Action item
Whenever a line below holds the word "text", copy that line.

* * *

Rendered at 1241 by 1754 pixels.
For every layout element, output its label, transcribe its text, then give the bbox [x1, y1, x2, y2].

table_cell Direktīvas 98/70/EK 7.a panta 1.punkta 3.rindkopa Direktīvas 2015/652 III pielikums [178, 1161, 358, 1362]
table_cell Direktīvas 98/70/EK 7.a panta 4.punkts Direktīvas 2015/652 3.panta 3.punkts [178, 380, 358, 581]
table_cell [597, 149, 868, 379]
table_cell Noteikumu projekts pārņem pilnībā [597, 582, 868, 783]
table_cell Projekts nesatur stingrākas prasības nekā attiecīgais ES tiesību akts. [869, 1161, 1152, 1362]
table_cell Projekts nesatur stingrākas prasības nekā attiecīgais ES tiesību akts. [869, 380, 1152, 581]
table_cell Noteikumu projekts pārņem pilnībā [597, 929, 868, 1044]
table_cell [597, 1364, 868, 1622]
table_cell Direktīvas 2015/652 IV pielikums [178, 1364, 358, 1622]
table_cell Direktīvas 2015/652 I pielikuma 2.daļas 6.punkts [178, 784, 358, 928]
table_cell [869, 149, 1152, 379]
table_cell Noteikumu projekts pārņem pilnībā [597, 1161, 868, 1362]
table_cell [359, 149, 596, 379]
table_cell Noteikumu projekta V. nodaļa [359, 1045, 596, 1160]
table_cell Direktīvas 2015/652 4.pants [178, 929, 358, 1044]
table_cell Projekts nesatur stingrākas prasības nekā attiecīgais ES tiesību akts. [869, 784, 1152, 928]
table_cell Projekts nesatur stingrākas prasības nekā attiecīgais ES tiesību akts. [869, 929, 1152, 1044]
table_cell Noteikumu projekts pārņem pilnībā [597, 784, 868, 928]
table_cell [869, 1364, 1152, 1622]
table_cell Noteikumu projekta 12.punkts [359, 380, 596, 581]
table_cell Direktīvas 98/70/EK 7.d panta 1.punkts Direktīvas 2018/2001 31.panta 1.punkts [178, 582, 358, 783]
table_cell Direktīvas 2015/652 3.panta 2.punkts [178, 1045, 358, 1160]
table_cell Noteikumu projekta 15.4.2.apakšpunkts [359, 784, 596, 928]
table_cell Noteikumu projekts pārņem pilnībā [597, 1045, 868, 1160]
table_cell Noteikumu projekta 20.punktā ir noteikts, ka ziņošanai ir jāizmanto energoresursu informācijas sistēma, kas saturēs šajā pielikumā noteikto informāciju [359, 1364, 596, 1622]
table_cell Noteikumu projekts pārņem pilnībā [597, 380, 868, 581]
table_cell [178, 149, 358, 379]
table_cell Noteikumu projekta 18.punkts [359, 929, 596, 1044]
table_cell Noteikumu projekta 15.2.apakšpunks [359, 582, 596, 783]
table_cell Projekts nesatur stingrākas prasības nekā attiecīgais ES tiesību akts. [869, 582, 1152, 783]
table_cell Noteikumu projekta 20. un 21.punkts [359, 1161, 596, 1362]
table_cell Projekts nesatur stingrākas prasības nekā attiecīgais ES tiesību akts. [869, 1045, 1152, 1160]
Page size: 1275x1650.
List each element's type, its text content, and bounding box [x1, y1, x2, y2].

* * *

Answer section
For every layout element, output its label, transcribe its text, then give the bbox [x1, y1, x2, y2].
List each element's type, its text content, and bounding box [x1, y1, x2, y2].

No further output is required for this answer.